## QUOTED PASSAGE
Mogul
- Company type: Private
- Available in: English
- Founded: 2014
- Headquarters: New York, New York, {{{location_country}}}
- Area served: Worldwide
- Founder: Tiffany Pham David Pham
- Website: onmogul.com
- Registration: Optional (required for personalization, submission)
- Current status: Active

= Mogul (company) =

Diversity recruitment company

Mogul is a global diversity recruitment company, founded by American entrepreneurs Tiffany Pham and David Pham.

The company is backed by investors SoftBank Group and Hearst corporation, and provides diversity recruitment software and diverse executive and board search services to Fortune 1000 clients including Chanel, UBS, Bristol Myers Squibb, Intuit, EBay, Nike, Inc., and Amazon (company).

## INFORMATION PROVIDED
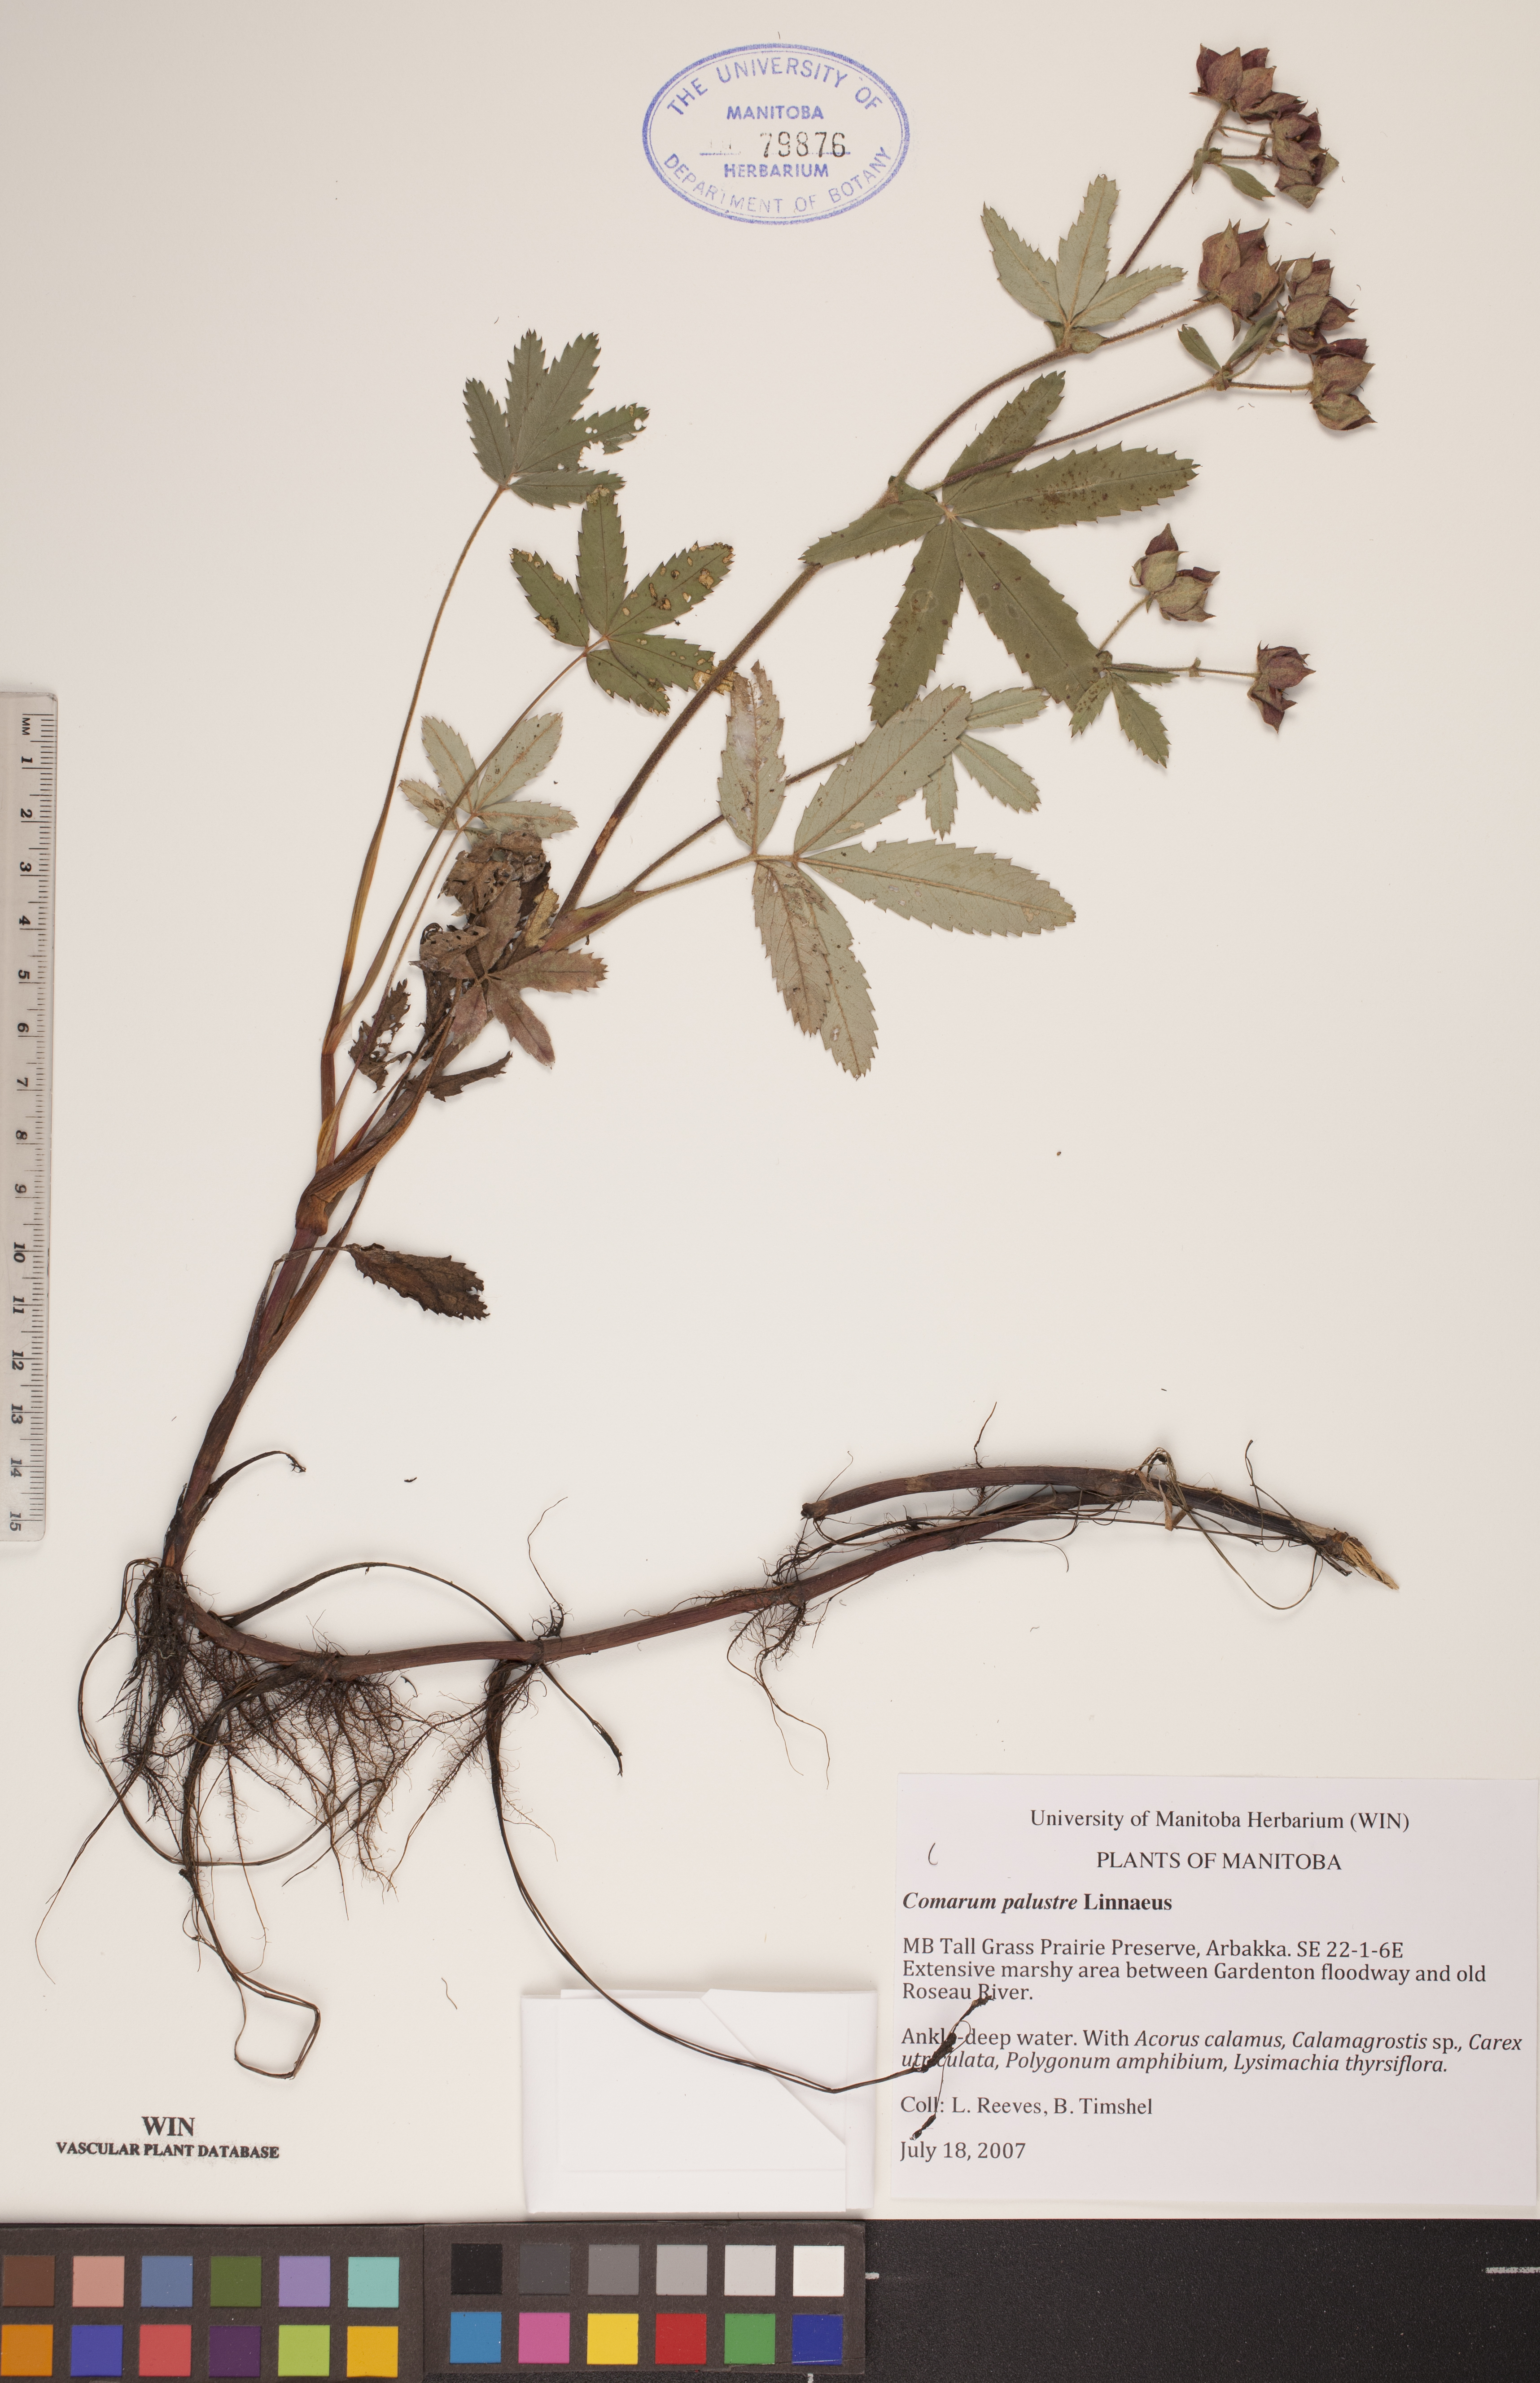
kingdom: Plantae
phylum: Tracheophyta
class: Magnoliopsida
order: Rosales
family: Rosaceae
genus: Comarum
...
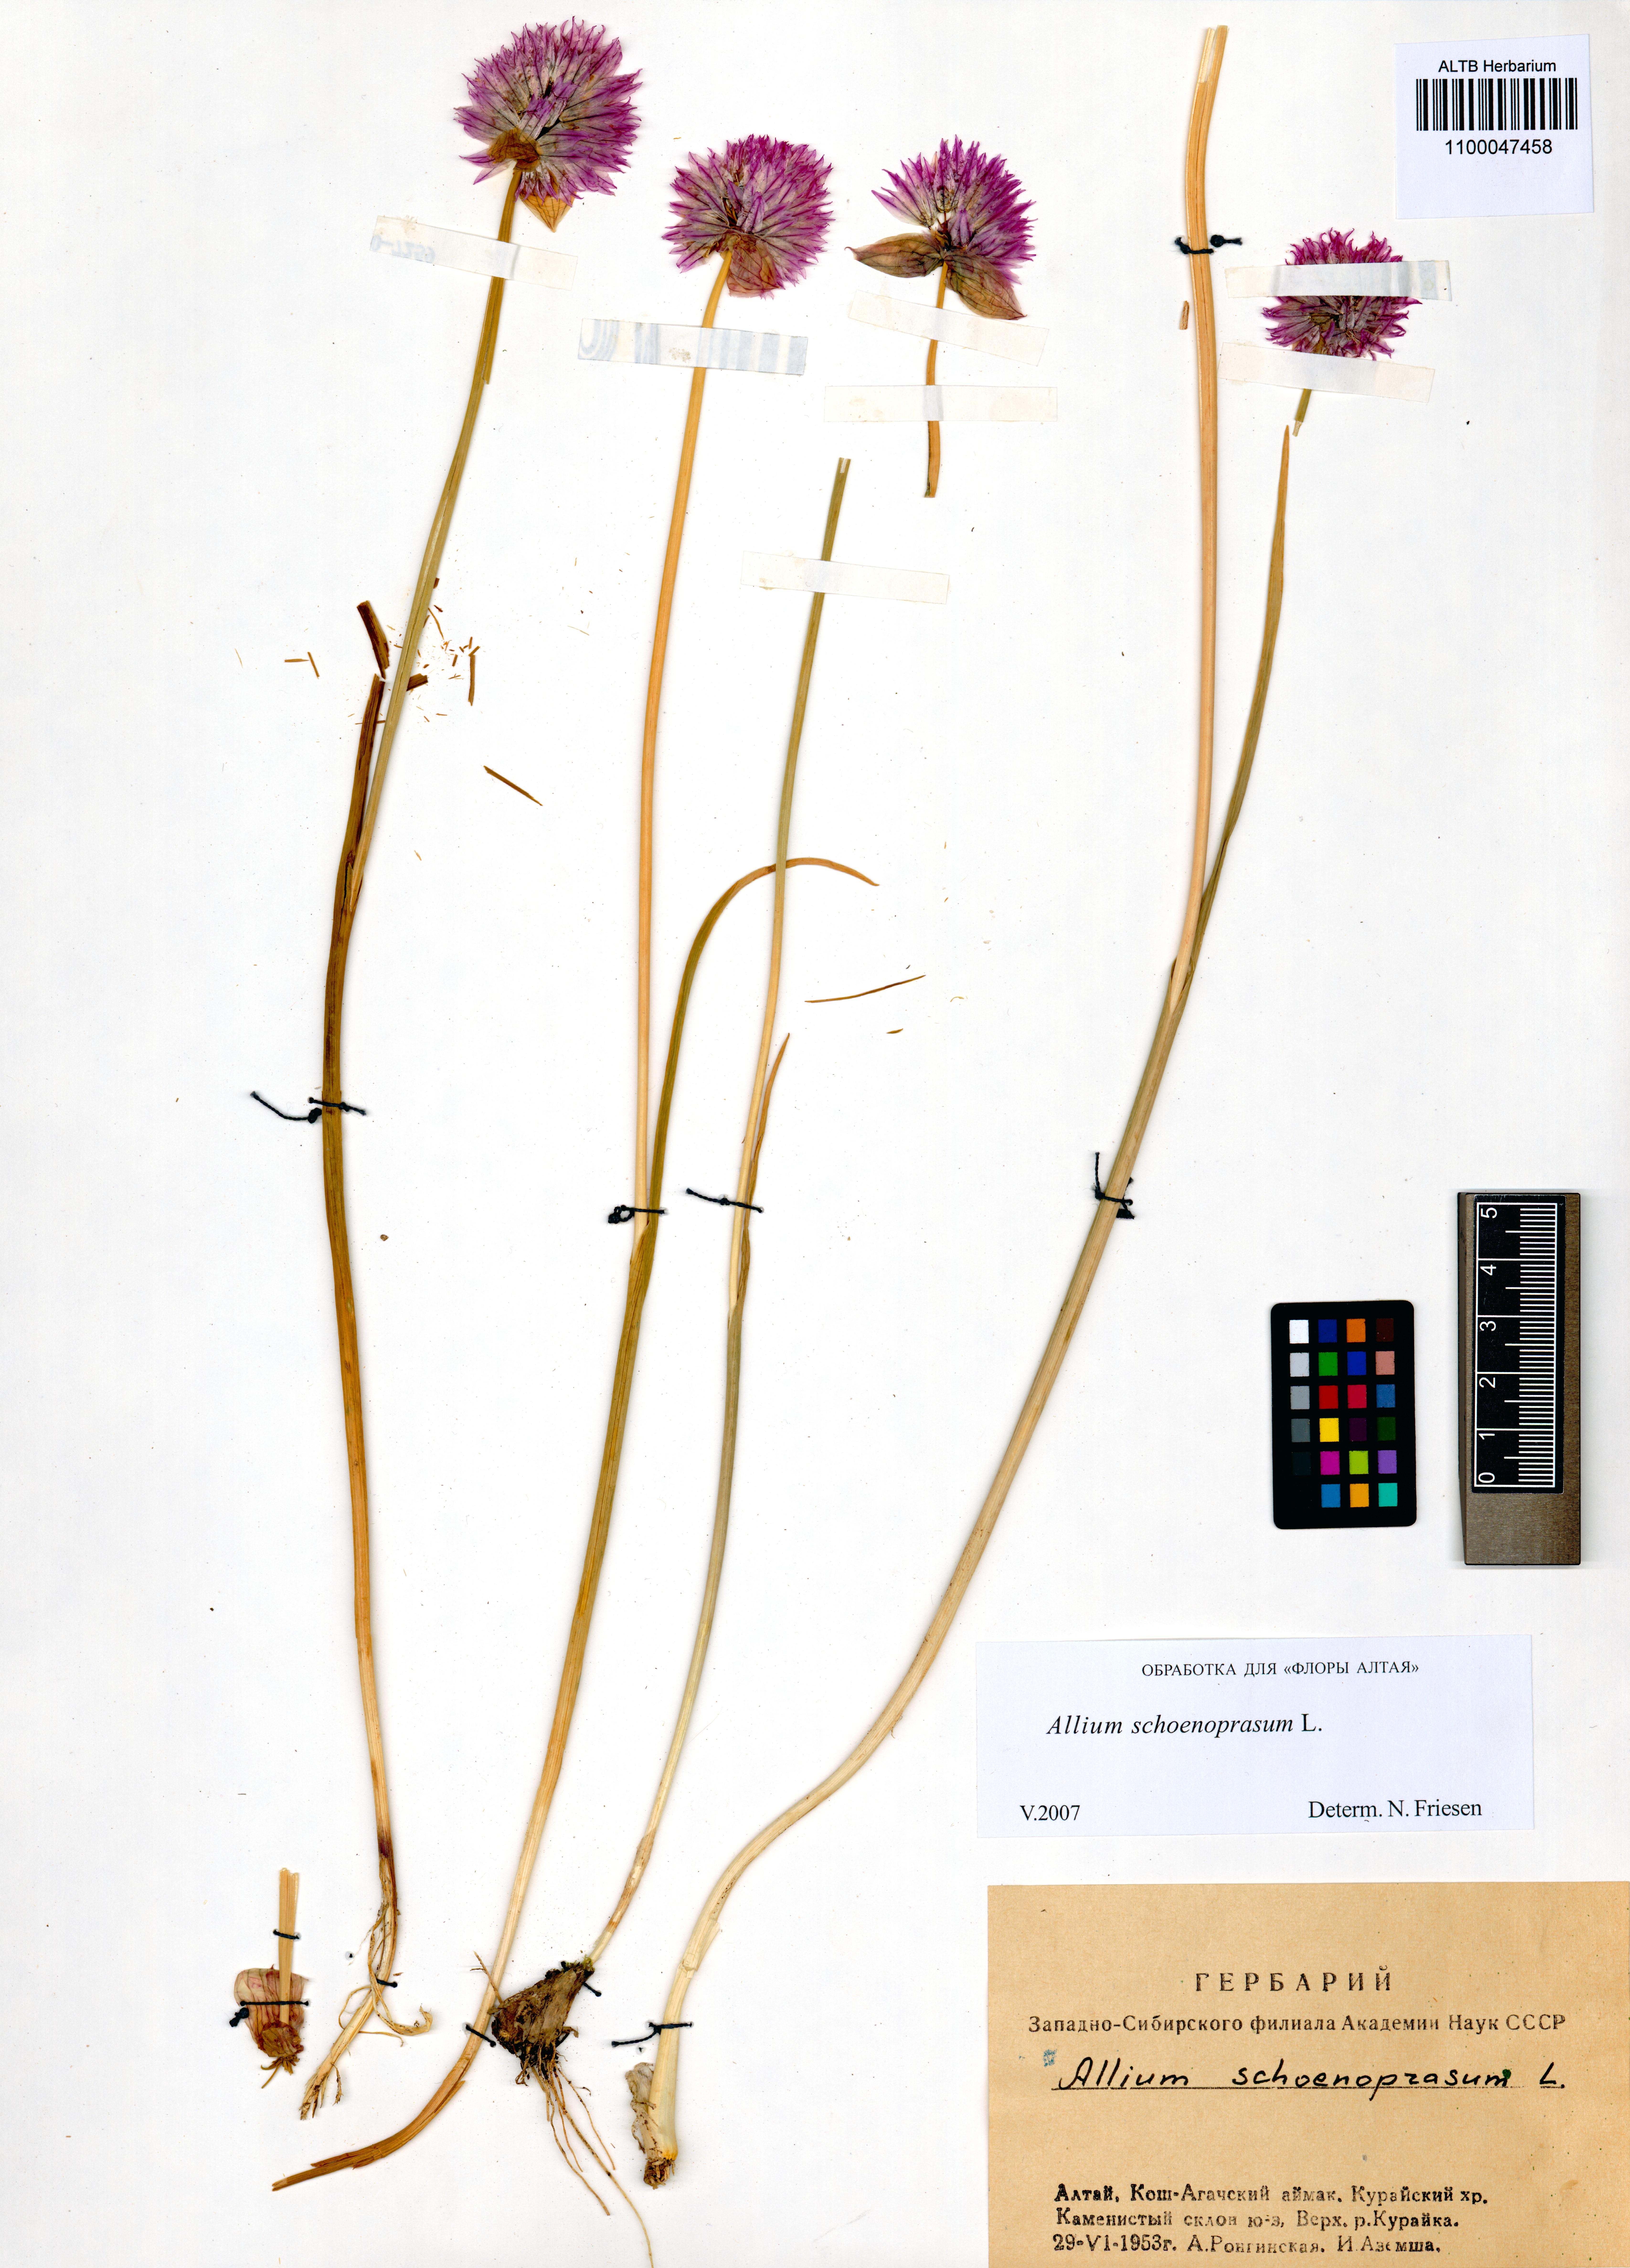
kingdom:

## COMPLETE THE FOLLOWING
• a. Retype the portion of the Mogul article starting with "- Current status: Active" and going on through "and David Pham.".
• b. Answer these questions using the Mogul article:
(i) In what year was the company founded?
(ii) Which investors back the company?
(iii) What is the company's website?
• c. Carry on the Mogul article from its last sentence.
The listing has no connection to the Mogul article.

## PER-TASK ANSWERS
• a.
- Current status: Active

= Mogul (company) =

Diversity recruitment company

Mogul is a global diversity recruitment company, founded by American entrepreneurs Tiffany Pham and David Pham.

• b.
(i) 2014
(ii) SoftBank Group and Hearst corporation
(iii) onmogul.com

• c.
== Awards and recognition ==
In 2014, Mogul was the winner of the Cadillac "IVY Innovator Award.” Mogul was also honored by the United Nations, Forbes, Inc. (magazine), and Entrepreneur (magazine).

In 2016, Mogul launched the #IAmAMogul campaign featuring Chelsea Clinton and Mayor of Paris Anne Hidalgo to "inspire all women to realize that they too can be moguls, and that they have the power to shape the world through their voices and actions."

In 2020, Mogul became the subject of a case study by Harvard Business School called "Redefining Mogul."

Mogul was honored by the World Economic Forum as a "Technology Pioneer" of 2023.